A principal razão para este adiamento é o facto de Amadou Ba, o atual Primeiro-Ministro e a escolha de Macky Sall para o substituir, não ter apoio popular suficiente e não ser unanimemente apoiado pelo partido no poder. Além disso, as sondagens mostram que não conseguirá ganhar as eleições face a uma oposição cada vez mais unida. No Senegal, desde 1986 que é proibido publicar sondagens sobre as intenções de voto em vésperas de eleições. Temos de confiar no que resulta das sondagens privadas dos partidos políticos.

Segundo Macky Sall, o adiamento é justificado por uma crise institucional alegadamente resultante de uma acusação de corrupção por parte de dois juízes constitucionais. Na sequência desta acusação do PDS, outro partido da oposição, foi criada uma comissão parlamentar de inquérito pela Assembleia Nacional. Macky Sall deduz desta situação uma crise institucional entre o Conselho Constitucional e o Parlamento e defende que o adiamento é a solução para este contexto eleitoral manchado. Para além disso, vários candidatos, entre os quais o líder da oposição Ousmane Sonko e Karim Wade, filho do antigo presidente Abdoulaye Wade, viram as suas candidaturas rejeitadas pelo Conselho Constitucional.

É verdade que o contexto eleitoral e mesmo institucional está manchado. Mas o que Macky Sall se esquece de acrescentar é que está manchado há vários anos devido às suas próprias manipulações políticas e às do seu partido, o APR, nomeadamente a sua vontade de se candidatar a um terceiro mandato.

Ignorar a lei fundamental é a violação mais flagrante do contrato social

O decreto de 3 de fevereiro e a votação pela Assembleia Nacional a 5 de fevereiro, num clima de conflito, de uma lei para adiar as eleições presidenciais é outra violação da Constituição. A lei constitucional adoptada revê o artigo 31 da Constituição para permitir que Macky Sall continue em funções até 15 de dezembro, para além do seu mandato, que termina a 2 de abril. Esta lei viola claramente o artigo 103.º da Constituição, que estipula que: “A duração e o número de mandatos consecutivos do Presidente da República não podem ser revistos”. É evidente que esta lei é ilegal.

Após o dia 2 de abril de 2024, qualquer decisão tomada por Macky Sall seria ilegal à luz da Constituição. O desrespeito do calendário eleitoral, a violação da Constituição e dos direitos e liberdades estão a mergulhar o Senegal num túnel de retrocesso democrático com um desfecho incerto e perigoso. Ignorar a Constituição é a violação mais flagrante do contrato social e dos princípios democráticos que há muito caracterizam o Senegal.
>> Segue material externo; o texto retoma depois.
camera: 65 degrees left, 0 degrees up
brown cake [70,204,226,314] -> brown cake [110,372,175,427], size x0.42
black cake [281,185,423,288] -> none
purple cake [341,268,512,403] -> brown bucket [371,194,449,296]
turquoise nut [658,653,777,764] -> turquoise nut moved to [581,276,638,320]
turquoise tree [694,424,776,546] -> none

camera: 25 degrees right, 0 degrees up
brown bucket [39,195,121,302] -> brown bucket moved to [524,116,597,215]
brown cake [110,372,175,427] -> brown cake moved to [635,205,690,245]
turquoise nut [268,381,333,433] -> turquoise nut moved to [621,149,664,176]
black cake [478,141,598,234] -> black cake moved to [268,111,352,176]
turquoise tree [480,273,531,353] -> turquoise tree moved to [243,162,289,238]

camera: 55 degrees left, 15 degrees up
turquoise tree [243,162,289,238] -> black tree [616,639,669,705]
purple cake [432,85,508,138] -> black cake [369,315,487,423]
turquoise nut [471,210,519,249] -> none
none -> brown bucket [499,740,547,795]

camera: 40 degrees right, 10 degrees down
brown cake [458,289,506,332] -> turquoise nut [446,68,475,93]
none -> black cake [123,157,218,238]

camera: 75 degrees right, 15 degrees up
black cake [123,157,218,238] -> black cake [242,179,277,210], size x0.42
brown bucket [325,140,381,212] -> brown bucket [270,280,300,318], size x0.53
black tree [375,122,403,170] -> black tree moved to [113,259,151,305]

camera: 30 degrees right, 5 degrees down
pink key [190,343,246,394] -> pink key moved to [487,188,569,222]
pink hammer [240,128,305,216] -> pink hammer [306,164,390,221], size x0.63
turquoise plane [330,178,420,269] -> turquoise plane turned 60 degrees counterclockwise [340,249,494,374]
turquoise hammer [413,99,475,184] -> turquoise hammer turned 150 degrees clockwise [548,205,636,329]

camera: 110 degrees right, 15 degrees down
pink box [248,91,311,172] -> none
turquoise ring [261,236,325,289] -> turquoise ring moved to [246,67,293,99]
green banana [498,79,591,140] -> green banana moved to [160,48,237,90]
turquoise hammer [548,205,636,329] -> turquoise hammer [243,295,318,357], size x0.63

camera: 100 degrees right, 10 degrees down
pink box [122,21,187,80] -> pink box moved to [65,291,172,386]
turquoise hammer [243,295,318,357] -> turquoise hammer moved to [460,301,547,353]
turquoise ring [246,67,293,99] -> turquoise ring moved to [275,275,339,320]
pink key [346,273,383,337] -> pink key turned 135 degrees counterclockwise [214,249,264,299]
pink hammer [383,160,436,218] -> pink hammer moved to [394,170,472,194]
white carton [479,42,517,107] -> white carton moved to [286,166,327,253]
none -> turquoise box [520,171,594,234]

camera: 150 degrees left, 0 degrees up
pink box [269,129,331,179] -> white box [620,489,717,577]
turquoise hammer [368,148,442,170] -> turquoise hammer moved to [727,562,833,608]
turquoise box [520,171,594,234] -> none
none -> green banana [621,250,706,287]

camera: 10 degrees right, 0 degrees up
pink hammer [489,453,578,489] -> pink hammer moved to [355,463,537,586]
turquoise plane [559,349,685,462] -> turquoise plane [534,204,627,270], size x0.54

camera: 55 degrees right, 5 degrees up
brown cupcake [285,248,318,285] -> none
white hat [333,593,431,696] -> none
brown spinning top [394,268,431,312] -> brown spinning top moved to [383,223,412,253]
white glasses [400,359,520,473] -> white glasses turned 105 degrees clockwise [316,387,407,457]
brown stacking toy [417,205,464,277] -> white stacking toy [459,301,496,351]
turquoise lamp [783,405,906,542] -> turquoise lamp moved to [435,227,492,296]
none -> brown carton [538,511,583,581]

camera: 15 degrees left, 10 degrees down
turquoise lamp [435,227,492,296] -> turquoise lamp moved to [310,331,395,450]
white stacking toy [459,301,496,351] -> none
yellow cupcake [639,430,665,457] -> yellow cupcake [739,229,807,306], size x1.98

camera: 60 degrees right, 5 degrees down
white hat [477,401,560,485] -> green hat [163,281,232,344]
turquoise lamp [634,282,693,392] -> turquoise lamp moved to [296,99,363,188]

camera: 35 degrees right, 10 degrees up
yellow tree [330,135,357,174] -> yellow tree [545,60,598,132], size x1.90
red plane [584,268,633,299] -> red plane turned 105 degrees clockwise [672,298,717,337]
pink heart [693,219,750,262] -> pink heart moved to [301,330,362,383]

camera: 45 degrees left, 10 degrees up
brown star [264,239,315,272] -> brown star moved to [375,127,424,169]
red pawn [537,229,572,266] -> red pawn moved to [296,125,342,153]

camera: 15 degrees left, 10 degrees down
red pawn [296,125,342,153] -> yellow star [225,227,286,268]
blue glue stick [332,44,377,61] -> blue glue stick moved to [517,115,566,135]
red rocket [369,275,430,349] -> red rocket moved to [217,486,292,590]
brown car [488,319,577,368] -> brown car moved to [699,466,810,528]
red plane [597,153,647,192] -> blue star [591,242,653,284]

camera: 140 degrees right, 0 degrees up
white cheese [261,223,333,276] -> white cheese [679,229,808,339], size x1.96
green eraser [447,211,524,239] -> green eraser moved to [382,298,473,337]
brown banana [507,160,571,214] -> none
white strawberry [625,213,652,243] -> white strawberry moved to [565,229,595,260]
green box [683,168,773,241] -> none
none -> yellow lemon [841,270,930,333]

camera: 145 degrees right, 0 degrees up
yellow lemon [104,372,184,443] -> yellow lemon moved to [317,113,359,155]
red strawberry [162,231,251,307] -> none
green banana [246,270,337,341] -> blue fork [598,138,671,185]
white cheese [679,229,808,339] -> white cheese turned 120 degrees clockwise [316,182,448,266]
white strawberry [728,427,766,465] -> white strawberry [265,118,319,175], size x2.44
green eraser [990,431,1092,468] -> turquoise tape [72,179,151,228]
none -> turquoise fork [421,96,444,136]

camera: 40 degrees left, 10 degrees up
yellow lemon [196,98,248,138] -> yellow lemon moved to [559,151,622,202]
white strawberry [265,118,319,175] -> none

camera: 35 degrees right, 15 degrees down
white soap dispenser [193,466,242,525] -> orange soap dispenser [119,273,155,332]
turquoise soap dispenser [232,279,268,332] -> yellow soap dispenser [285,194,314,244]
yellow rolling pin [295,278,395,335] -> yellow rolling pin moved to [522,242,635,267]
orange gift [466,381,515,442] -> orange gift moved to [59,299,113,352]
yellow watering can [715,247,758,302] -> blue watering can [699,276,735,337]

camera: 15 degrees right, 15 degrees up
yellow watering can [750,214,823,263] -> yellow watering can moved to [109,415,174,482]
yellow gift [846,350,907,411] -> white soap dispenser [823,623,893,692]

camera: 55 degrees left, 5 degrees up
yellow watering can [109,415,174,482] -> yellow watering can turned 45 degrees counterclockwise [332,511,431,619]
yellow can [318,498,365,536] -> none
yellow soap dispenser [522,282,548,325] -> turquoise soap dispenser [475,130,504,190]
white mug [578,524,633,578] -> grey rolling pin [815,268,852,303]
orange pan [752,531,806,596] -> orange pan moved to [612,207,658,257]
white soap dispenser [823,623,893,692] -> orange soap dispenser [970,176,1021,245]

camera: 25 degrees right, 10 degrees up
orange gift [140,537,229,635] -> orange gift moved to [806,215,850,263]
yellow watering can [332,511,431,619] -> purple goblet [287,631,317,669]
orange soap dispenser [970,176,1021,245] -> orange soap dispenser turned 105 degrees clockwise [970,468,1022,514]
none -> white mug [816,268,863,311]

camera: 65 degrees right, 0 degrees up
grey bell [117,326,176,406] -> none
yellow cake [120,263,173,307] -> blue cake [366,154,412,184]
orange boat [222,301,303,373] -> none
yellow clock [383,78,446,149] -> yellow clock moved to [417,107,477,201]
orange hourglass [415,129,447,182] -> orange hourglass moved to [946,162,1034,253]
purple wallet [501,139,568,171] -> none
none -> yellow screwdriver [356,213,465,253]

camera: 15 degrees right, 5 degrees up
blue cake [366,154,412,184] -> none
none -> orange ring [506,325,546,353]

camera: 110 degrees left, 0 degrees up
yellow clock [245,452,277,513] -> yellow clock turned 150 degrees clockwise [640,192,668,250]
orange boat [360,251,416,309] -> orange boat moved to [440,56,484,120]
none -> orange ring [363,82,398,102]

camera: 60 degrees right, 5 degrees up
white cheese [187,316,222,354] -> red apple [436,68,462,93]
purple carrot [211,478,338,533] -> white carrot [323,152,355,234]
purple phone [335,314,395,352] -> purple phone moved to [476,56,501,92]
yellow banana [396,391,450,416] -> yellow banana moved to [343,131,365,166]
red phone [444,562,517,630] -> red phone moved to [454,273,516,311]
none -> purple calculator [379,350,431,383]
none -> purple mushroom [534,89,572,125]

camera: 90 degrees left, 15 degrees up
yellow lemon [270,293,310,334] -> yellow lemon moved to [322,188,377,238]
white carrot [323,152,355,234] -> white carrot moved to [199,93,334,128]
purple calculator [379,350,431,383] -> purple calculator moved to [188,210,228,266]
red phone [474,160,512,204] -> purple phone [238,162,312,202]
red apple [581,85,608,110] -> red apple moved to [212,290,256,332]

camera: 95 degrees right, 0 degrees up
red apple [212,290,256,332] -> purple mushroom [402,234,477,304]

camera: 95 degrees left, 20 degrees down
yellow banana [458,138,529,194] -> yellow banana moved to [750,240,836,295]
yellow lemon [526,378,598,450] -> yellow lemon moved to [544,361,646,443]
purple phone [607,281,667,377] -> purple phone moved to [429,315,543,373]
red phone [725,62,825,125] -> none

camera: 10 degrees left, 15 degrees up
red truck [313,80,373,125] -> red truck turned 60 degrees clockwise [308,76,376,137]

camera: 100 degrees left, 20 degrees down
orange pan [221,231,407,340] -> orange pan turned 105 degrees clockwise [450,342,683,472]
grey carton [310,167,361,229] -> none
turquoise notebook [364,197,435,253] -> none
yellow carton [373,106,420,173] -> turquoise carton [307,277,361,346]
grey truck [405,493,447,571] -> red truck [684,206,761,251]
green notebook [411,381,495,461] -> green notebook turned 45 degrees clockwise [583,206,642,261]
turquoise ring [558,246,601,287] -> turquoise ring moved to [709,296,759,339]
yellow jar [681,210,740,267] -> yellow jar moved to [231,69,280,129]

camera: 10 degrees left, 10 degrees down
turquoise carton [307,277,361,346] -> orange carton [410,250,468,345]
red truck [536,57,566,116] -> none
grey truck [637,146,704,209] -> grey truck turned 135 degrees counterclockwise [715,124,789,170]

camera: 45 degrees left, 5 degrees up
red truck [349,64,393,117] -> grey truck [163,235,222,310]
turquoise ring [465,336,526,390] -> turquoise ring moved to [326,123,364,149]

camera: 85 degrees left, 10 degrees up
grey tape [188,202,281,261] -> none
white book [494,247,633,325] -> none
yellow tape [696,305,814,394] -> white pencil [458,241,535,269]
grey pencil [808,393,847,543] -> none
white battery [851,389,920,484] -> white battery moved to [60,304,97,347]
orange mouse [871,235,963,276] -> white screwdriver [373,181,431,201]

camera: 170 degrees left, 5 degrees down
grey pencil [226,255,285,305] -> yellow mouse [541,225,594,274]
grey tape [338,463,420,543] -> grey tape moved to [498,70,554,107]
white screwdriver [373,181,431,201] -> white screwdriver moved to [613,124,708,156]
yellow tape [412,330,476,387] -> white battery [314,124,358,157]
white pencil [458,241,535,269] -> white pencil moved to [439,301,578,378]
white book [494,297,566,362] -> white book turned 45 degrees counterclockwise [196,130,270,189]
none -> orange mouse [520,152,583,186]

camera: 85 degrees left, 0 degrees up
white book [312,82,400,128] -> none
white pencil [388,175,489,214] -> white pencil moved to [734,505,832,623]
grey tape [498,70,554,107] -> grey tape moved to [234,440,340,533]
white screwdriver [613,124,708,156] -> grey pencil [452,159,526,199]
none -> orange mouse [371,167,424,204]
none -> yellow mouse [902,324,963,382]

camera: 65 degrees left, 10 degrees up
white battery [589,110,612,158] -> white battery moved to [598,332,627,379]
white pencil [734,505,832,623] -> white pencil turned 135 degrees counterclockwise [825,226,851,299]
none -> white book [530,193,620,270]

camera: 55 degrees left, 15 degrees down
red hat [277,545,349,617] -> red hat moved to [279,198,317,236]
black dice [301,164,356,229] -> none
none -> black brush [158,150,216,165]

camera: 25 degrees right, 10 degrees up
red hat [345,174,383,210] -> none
Não é só a democracia senegalesa que está a ser posta em causa. As democracias do mundo gostariam que o Senegal mantivesse a sua posição de líder regional na África Ocidental em termos de estabilidade política e democrática, especialmente tendo em conta a recente instabilidade no Mali, Burkina Faso e Níger. Mas as recentes medidas adoptadas por Macky Sall tornam ainda mais difícil esta perspetiva de esperança. A tarefa que a oposição senegalesa e os cidadãos do Senegal em geral têm pela frente é tão difícil quanto importante.